Et toi manu, tu donnes?
Tom dimanche 1 novembre 2020, 16:57
"Tu as raison Tom, vas acheter un vélo à 1000€ et fais don du reste aux restos du coeur !"
Oh manu, comment tu vas ?? Oh manu tu descends ?
Et toi manu, tu donnes?
Alain Vignalet samedi 14 novembre 2020, 14:40
Bravo pour la qualité de cet article.
Merci pour ton travail qui donne des informations que l'on ne trouve que très rarement ailleurs.
Par exemple lorsque que tu évoque le niveau de puissance adaptée à l'utilisateur.
Allez mercredi 18 novembre 2020, 11:55
Bonjour.Ce vélo est splendide et est réservé à une clientèle élitiste mais passionnée..On peut voir le verre à moitié vide et se dire qu'un vélo comme cela n'est pas raisonnable du point de vue mercantile mais également d'une efficacité qui dépasse la majorité des pratiquants mais en voyant le verre à moitié plein je dirais que ces vélos permettent de faire évoluer toute la gamme.Les technologies employées sur les haut de gamme sont généralement transposées tôt ou tard sur des vélos plus accessibles..Pour le bonheur de pratiquants moins fortunés..Et puis il faut bien rêver un peu,désirer aussi...
JS Roy samedi 28 novembre 2020, 04:24
Bravo pour le compte rendu. Je songeais à remplacer mon tarmac SL5 monté Udi2. Comment le Aethos (Pro) se compare t’il au Tarmac SL5 selon vous?
Guillaume [Matos Vélo] mercredi 2 décembre 2020, 10:56
Je n'ai malheureusement jamais roulé sur un Tarmac SL5.
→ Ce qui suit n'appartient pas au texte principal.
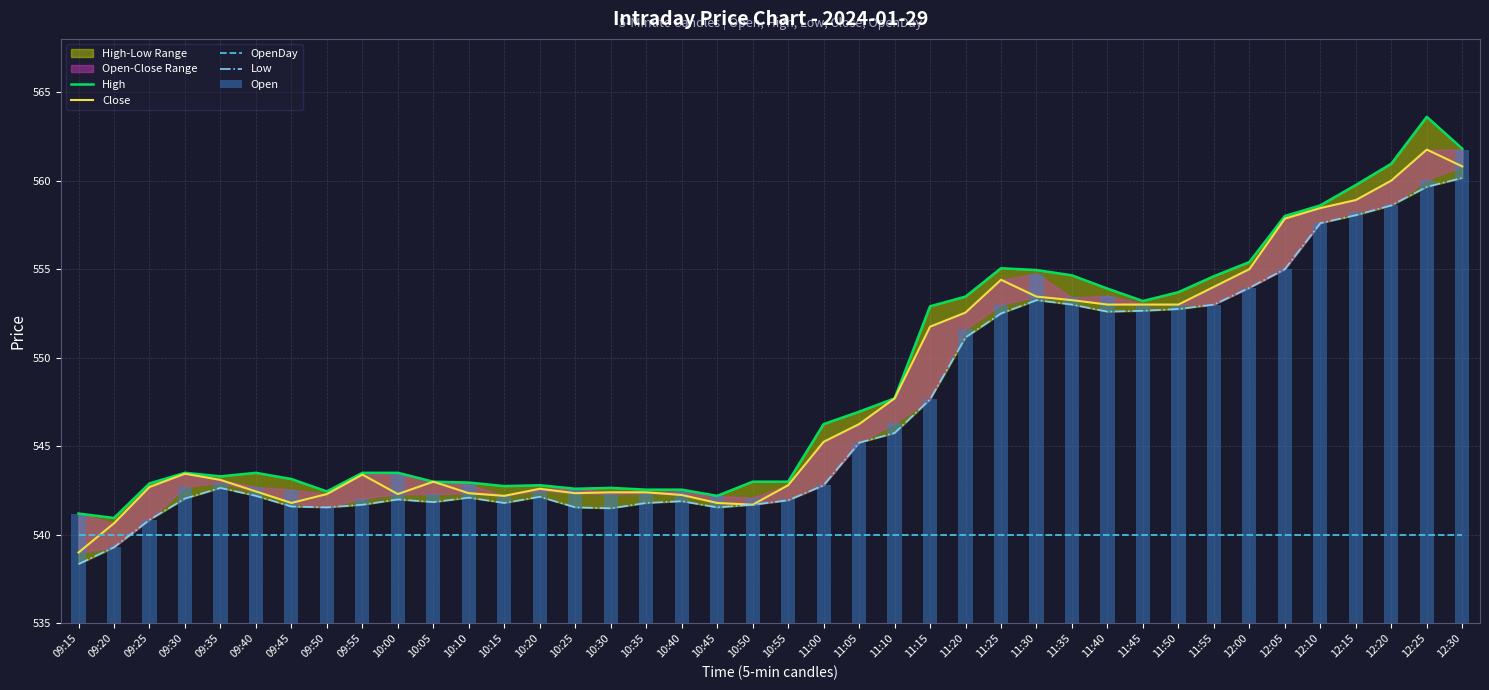

At how many categories does at least one series exceed 425?

40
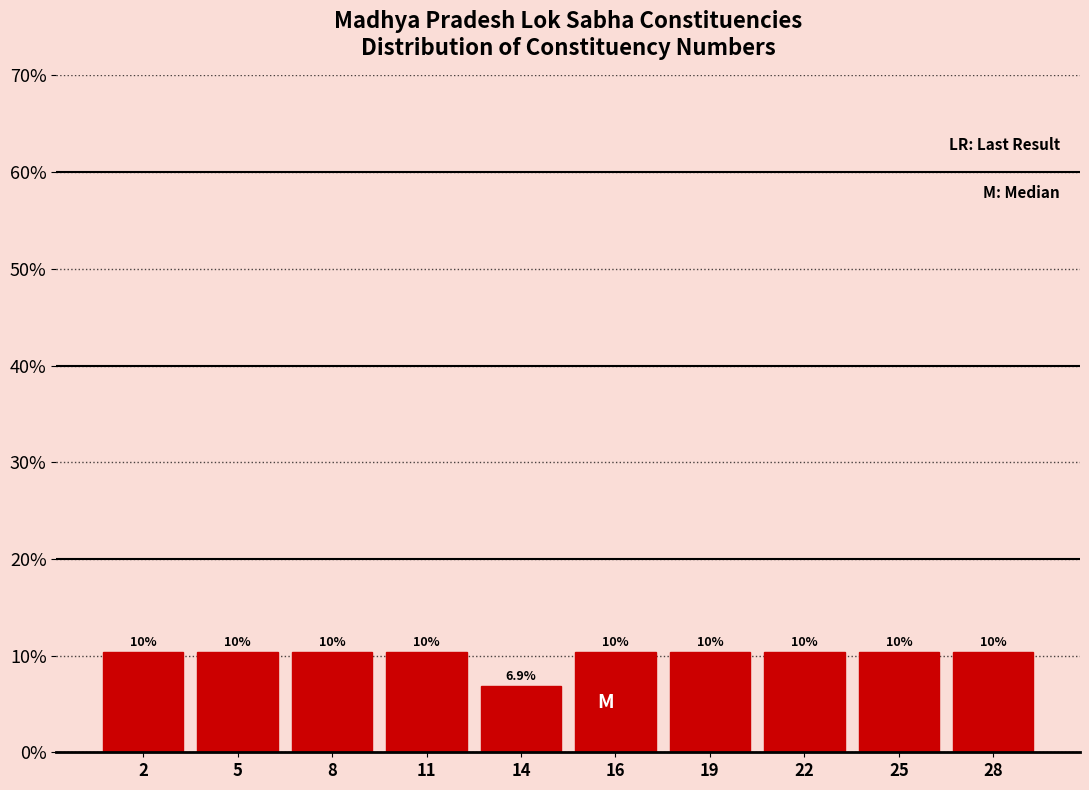

Does the chart contain any negative values?

No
Pascal samedi 15 janvier 2022, 22:26
Bonjour,
Comment est il par rapport à un Tarmac sworks sl6 disc ?
Pascal
Dominique lundi 21 février 2022, 23:15
Bonjour Guillaume je suis sur le point d'acheter un Aethos s-works j'ai vus sur un site il n'est pas autorisé le vélo en compétition vue le poids pourrais tu me confirmer metci .
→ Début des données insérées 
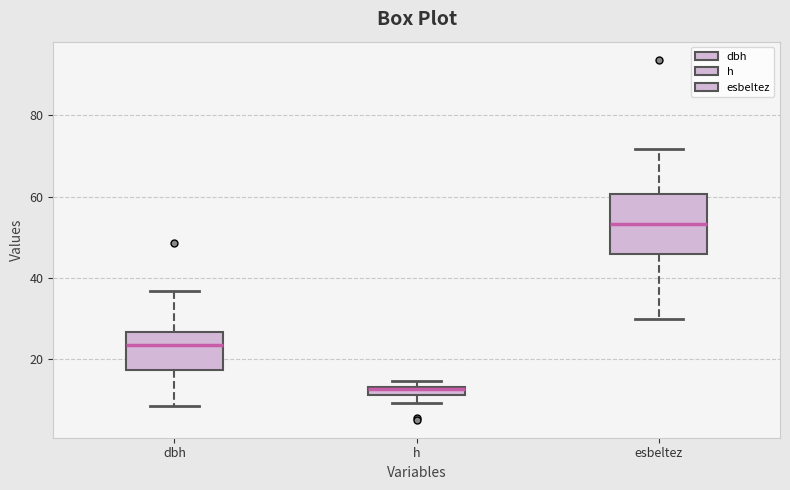

Which box's median line is the highest?

esbeltez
Guillaume [Matos Vélo] mardi 22 février 2022, 08:31
Dominique, en version la plus light, oui, mais il suffit que le vélo soit au-dessus des 6.8kg et il peut être utilisé en course sans aucun problème.
Reno B. mercredi 21 septembre 2022, 12:36
@JS ROY Ce sont des vélos assez différents, le poids sera similaires au final mais l'aethos aura l'avantage des freins a disques. En terme de comportement l'Aethos est plus facile et "souple", moins sec qu'un sl5 très typé course.
@Pascal Pour moi le sl6 était le meilleurs compromis offert par specialized, ce vélo était bon partout, sur du long, du court en montée et en descente. L'aethos est un peu plus confortable, mais au détriment de sa capacité à descendre. Sur le plat le sl6 maintenait plus économiquement la vitesse.
En espérant vous aidez un peu dans vos futurs choix.